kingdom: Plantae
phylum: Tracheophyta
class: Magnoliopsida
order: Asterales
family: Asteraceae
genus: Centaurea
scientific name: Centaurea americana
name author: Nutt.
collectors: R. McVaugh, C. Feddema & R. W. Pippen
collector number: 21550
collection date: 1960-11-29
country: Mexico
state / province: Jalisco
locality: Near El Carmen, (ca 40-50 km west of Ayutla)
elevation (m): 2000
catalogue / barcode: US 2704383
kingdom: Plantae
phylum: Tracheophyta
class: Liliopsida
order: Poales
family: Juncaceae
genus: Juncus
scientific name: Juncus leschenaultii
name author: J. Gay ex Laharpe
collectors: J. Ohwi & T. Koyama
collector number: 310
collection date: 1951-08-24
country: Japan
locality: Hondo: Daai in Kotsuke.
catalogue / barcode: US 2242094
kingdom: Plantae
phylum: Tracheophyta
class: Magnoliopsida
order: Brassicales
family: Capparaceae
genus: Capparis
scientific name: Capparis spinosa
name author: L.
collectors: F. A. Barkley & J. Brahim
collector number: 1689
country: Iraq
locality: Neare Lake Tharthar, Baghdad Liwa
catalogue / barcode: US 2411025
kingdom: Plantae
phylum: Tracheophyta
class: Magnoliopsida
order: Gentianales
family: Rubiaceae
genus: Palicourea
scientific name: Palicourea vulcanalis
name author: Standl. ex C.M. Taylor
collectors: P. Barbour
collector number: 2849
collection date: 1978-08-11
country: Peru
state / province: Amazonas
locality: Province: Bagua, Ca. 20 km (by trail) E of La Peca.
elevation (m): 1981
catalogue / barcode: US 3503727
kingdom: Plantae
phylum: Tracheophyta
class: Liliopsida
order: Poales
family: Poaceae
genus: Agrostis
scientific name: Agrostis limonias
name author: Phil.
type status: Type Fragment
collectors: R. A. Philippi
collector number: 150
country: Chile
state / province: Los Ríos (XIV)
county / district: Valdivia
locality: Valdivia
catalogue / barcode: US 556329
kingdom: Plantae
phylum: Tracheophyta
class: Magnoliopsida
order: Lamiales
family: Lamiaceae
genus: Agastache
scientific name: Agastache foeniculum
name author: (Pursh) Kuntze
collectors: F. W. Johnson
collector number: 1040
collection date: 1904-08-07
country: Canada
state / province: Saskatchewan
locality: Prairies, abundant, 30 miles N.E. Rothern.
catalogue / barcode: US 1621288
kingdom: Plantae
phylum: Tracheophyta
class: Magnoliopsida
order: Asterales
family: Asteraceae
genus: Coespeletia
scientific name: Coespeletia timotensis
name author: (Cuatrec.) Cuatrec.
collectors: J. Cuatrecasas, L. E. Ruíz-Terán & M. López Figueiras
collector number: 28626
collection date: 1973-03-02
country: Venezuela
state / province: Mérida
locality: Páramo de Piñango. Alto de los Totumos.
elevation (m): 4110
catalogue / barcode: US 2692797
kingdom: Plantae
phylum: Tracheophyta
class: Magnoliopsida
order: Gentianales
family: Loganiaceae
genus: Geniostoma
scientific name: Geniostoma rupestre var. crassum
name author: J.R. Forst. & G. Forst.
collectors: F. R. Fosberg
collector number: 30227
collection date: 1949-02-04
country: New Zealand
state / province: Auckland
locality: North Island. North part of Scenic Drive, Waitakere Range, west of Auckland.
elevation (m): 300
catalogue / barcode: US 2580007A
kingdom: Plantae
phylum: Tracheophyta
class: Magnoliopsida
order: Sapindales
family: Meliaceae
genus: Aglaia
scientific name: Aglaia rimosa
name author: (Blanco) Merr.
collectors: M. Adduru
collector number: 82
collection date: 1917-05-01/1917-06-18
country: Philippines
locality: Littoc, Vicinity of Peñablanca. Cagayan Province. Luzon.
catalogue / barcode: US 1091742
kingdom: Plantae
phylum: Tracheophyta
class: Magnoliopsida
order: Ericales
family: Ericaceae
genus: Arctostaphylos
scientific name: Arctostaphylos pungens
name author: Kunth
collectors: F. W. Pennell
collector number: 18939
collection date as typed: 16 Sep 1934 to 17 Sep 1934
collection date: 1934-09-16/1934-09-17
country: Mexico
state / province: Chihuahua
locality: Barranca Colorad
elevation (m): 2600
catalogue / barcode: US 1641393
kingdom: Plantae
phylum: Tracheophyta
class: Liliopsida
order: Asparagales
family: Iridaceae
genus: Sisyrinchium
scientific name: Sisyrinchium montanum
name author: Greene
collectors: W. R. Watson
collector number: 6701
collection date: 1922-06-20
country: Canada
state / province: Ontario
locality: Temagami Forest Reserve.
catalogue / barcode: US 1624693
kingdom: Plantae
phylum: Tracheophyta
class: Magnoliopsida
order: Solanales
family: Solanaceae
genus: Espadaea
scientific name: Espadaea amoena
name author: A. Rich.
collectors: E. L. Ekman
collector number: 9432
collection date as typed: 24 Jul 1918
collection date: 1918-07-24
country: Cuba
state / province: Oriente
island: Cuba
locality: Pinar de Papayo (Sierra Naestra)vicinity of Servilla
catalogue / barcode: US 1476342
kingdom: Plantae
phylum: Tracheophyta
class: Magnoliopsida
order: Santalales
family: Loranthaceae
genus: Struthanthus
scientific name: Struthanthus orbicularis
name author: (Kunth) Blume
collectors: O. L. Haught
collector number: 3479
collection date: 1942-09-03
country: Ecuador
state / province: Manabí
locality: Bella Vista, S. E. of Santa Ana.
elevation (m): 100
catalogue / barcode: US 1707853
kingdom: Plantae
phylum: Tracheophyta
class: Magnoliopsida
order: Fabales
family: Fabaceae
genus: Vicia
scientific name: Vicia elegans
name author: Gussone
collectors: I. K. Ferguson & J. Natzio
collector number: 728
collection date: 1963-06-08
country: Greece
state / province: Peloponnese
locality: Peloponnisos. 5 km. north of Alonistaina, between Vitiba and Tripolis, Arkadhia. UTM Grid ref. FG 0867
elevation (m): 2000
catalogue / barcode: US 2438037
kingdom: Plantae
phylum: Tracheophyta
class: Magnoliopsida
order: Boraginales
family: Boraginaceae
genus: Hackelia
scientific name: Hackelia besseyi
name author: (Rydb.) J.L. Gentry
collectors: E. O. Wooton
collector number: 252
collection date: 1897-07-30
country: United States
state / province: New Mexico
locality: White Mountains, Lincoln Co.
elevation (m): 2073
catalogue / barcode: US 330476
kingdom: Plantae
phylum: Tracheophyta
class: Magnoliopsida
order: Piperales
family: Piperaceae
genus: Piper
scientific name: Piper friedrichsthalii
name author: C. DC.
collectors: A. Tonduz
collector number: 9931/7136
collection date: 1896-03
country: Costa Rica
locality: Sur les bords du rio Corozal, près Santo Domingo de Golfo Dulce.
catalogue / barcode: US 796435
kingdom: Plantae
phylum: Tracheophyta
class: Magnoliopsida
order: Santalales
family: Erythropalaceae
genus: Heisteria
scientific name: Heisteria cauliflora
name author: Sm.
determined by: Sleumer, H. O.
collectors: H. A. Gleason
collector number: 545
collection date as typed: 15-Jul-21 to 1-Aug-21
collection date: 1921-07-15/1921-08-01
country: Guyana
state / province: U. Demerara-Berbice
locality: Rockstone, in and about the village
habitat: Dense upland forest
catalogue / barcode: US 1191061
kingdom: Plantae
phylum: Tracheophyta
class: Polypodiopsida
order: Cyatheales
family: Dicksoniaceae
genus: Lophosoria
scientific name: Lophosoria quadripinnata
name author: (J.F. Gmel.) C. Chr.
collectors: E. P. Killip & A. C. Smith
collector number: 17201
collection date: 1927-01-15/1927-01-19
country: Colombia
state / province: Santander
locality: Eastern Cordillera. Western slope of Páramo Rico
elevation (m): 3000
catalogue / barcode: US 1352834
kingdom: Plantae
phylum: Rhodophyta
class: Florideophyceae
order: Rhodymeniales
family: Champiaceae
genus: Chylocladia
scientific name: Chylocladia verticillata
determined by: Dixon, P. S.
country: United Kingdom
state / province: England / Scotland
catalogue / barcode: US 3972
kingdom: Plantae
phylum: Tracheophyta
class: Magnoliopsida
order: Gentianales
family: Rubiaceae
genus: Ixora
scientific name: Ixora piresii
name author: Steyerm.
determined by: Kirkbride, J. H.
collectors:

===

> [GIVEN INSTRUCTION]
Reproduce word for word the lines of the items above, starting at the line that contains "locality: Temagami Forest Reserve." and ending at the line that contains "country: Cuba", with both of those lines included.

> [THE RESULT]
locality: Temagami Forest Reserve.
catalogue / barcode: US 1624693
kingdom: Plantae
phylum: Tracheophyta
class: Magnoliopsida
order: Solanales
family: Solanaceae
genus: Espadaea
scientific name: Espadaea amoena
name author: A. Rich.
collectors: E. L. Ekman
collector number: 9432
collection date as typed: 24 Jul 1918
collection date: 1918-07-24
country: Cuba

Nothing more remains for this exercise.